Fredi Knighten

Personal information
- Born: May 14, 1994 (age 32)

Career information
- High school: Pulaski Academy
- College: Arkansas State

Career history
- Maryland (2016–2017) Graduate assistant; Florida State (2018) Graduate assistant; UMass (2019) Running backs coach; UMass (2020) Running backs coach / Quarterbacks coach; Utah State (2021) Offensive analyst; Cincinnati Bengals (2022–2023) Offensive assistant; Cincinnati Bengals (2024–2025) Assistant quarterbacks coach;

= Fredi Knighten =

American football coach (born 1994)

Fredi Knighten is an American football coach who most recently was the assistant quarterbacks coach for the Cincinnati Bengals of the National Football League (NFL).

==Playing career==
Knighten attended Pulaski Academy in Little Rock, Arkansas, where he helped lead his school to a state title in 2011. During his career, he passed for 8,842 yards and 119 touchdowns and ran for 1,749 yards and 24 touchdowns, while amounting a 26-1 record. Knighten also won the Landers Award which is given to Arkansas's top high school football player. Coming out of high school, he committed to play college football for the Arkansas State Red Wolves.

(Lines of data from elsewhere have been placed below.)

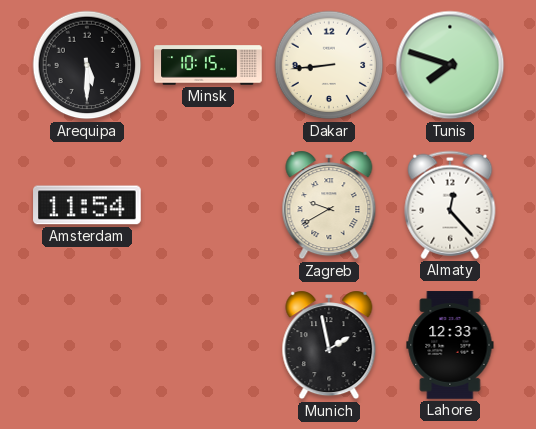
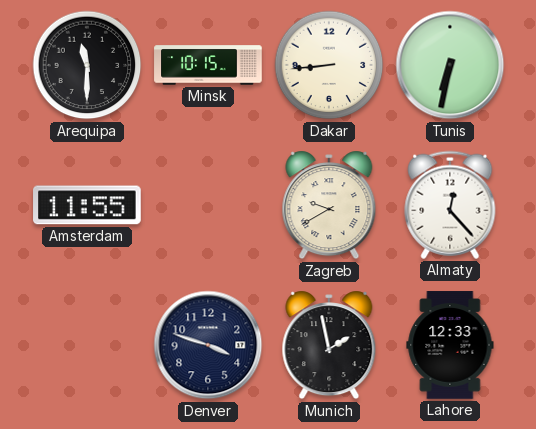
Arequipa: 5:30 -> 11:30
Tunis: 7:48 -> 6:32
Amsterdam: 11:54 -> 11:55
Denver: none -> 3:48
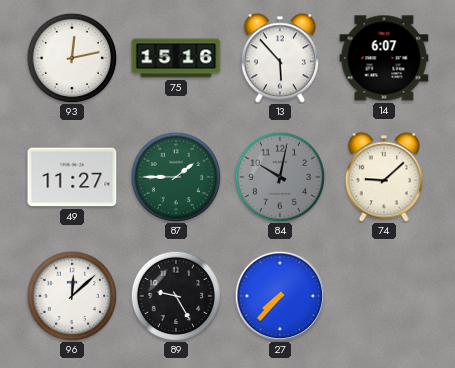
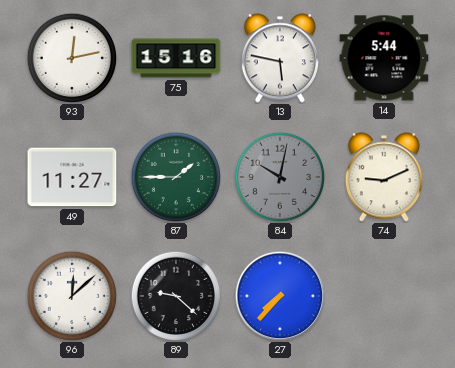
13: 5:53 -> 5:47
14: 6:07 -> 5:44
74: 9:08 -> 9:11
89: 9:25 -> 9:22
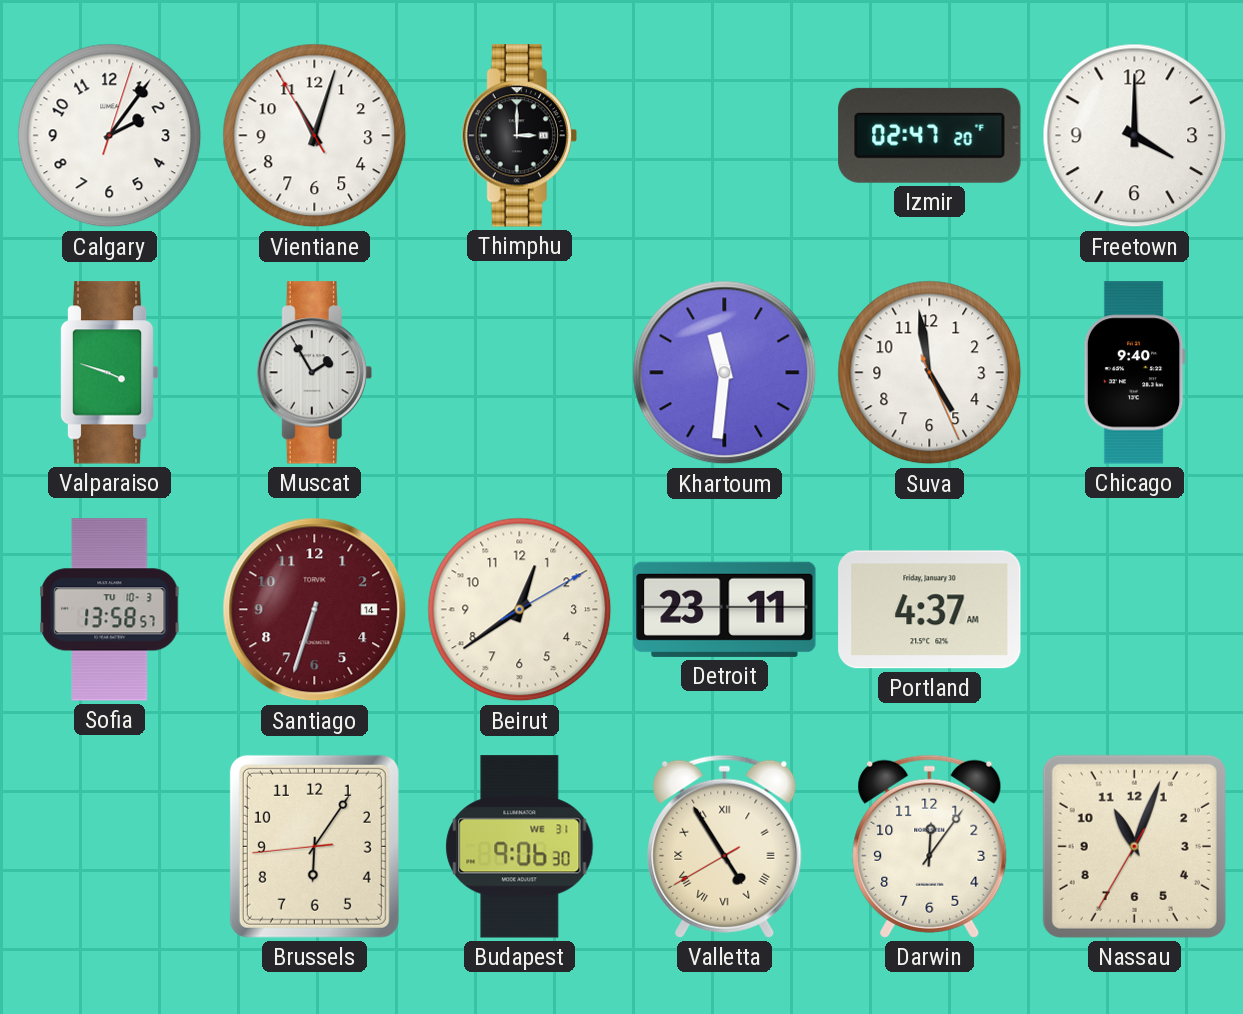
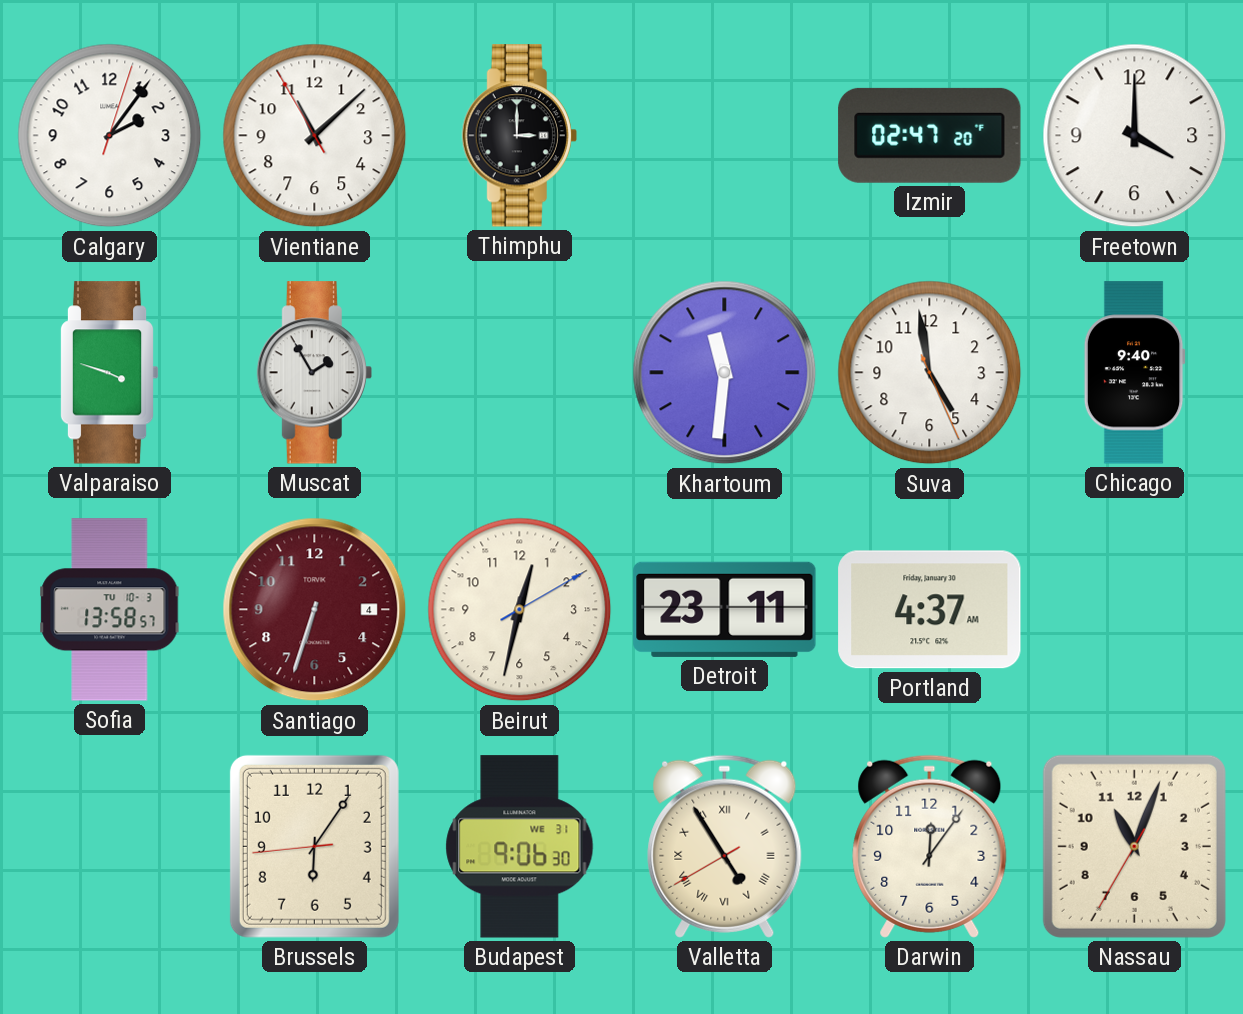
Vientiane: 11:02 -> 11:07
Santiago date: 14 -> 4
Beirut: 12:39 -> 12:32
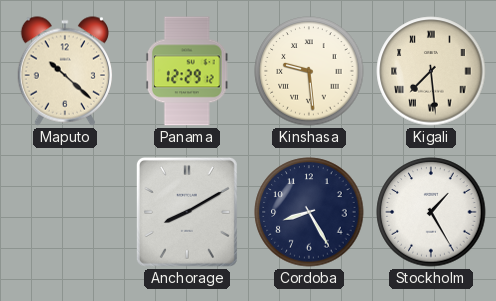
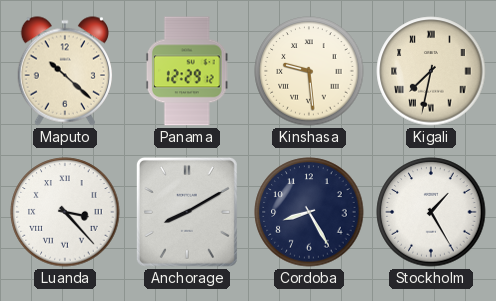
Kigali: 7:29 -> 7:32
Luanda: none -> 3:23
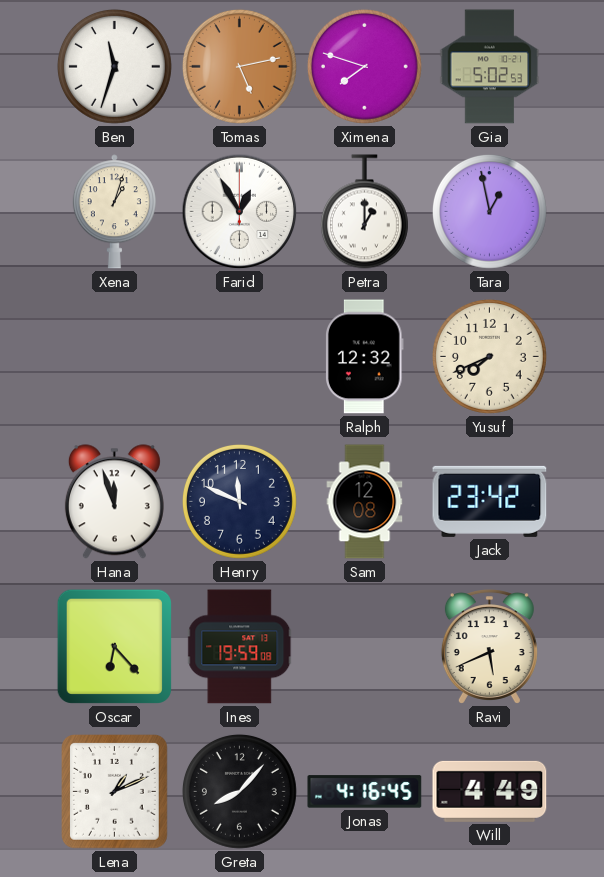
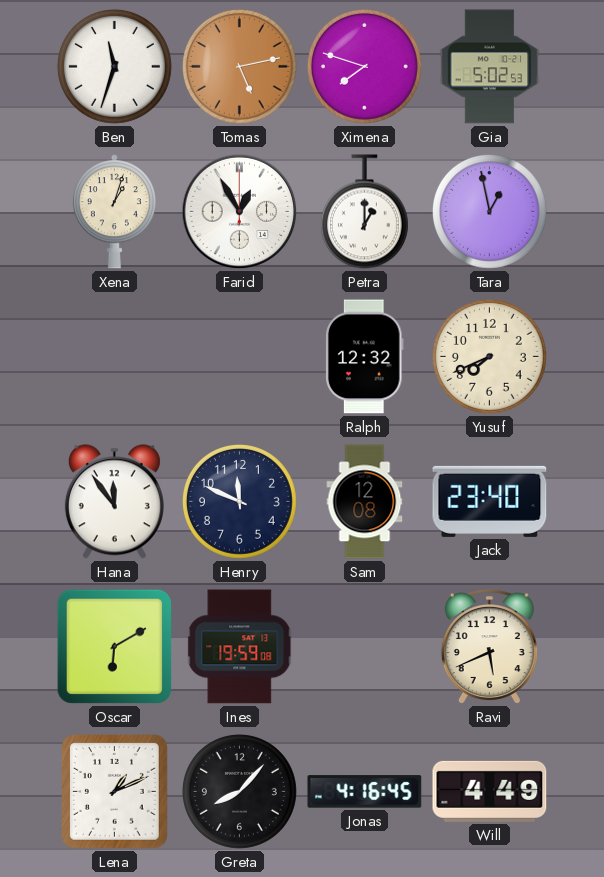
Hana: 11:57 -> 11:54
Jack: 23:42 -> 23:40
Oscar: 6:23 -> 6:10
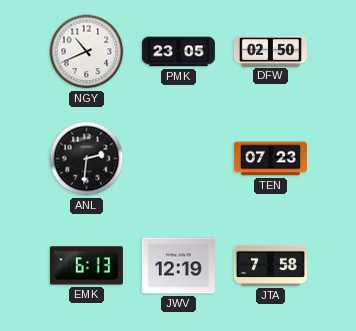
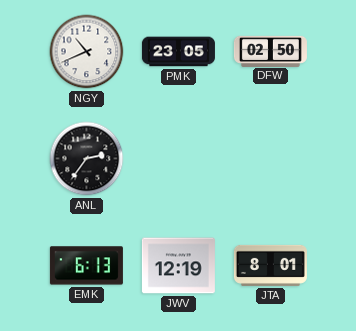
ANL: 2:31 -> 2:36
TEN: 07:23 -> none
JTA: 7:58 -> 8:01
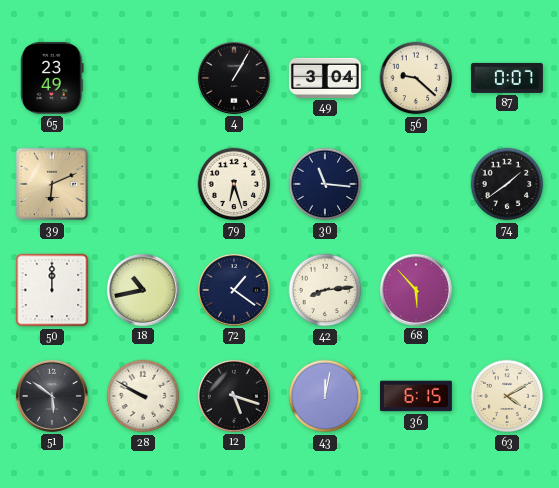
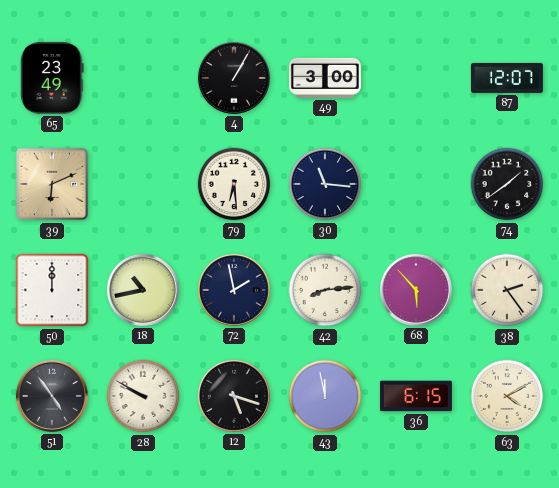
49: 3:04 -> 3:00
56: 9:22 -> none
87: 0:07 -> 12:07
79: 6:27 -> 6:29
72: 1:21 -> 1:58
38: none -> 2:24
51: 5:51 -> 4:54
43: 12:02 -> 11:58
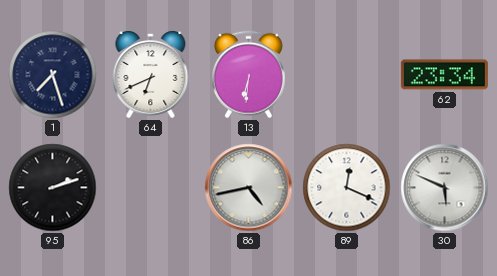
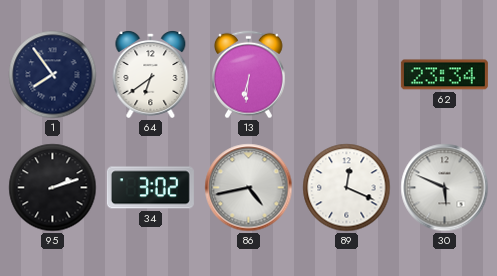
1: 7:27 -> 7:54
64: 6:41 -> 6:39
34: none -> 3:02
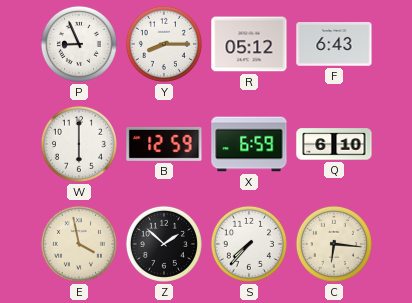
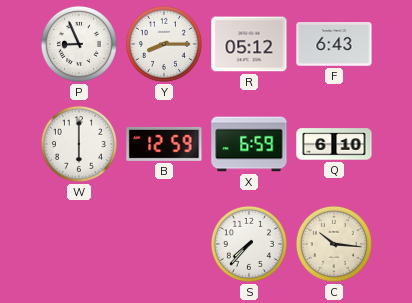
E: 3:58 -> none
Z: 1:52 -> none
C: 6:16 -> 10:16
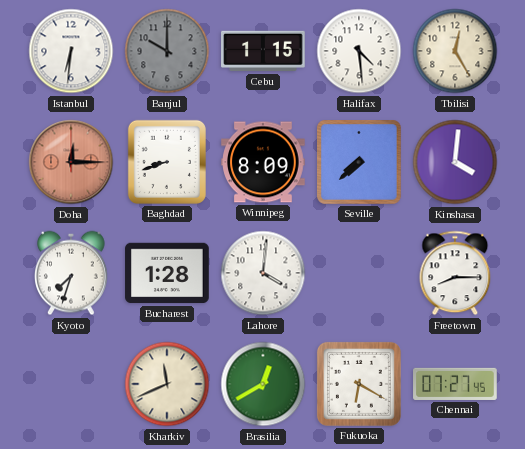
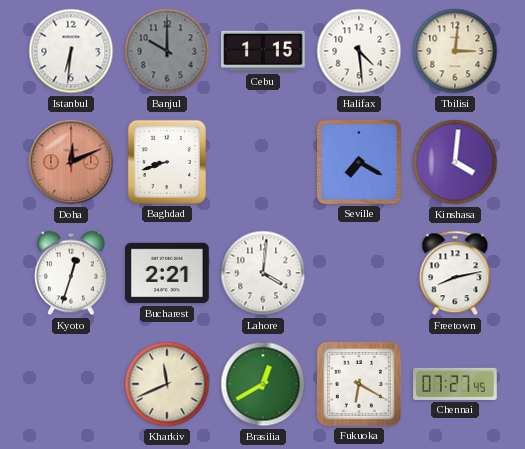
Tbilisi: 12:25 -> 3:01
Doha: 12:15 -> 12:11
Winnipeg: 8:09 -> none
Seville: 7:38 -> 7:20
Kyoto: 7:33 -> 12:33
Bucharest: 1:28 -> 2:21
Freetown: 8:15 -> 8:13
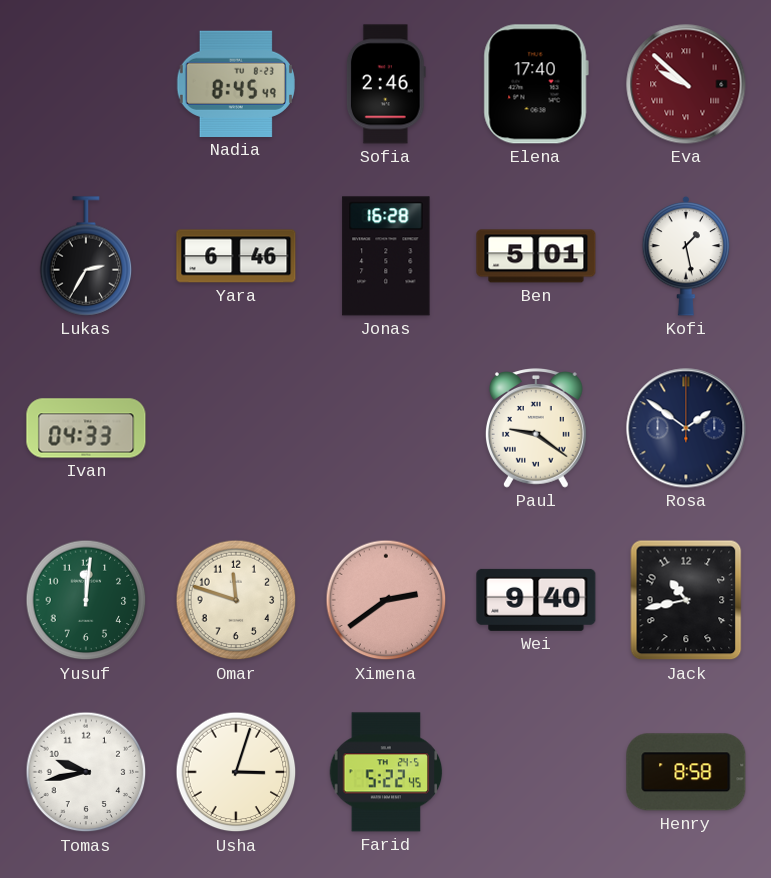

In his first season with the Red Wolves, Knighten completed three of five pass attempts for 44 yards and a touchdown with an interception, adding 96 rushing yards. In 2014, Knighten was named first-team all-Sun Belt. Knighten finished his career with the Red Wolves appearing in 41 games where he completed 442 of his 776 pass attempts for 5,371 yards, and 46 touchdowns to 18 interceptions. Knighten also added 1,620 yards and 21 touchdowns on 421 carries, while also hauling in three receptions for 73 yards and a touchdown.

==Coaching career==
Knighten got his first coaching job in 2016 as a graduate assistant with the Maryland Terrapins, and joined the Florida State Seminoles in 2018 in the same role. In 2019, Knighten was hired by the UMass Minutemen as running backs coach and in 2020, he also coached the quarterbacks. In 2021, he was hired by the Utah State Aggies as an offensive analyst. Before the 2022 season, Knighten got his first NFL coaching job, where he was hired as an offensive assistant by the Cincinnati Bengals. Ahead of the 2024 season, he was promoted by the Bengals to serve as the team's assistant quarterback coach.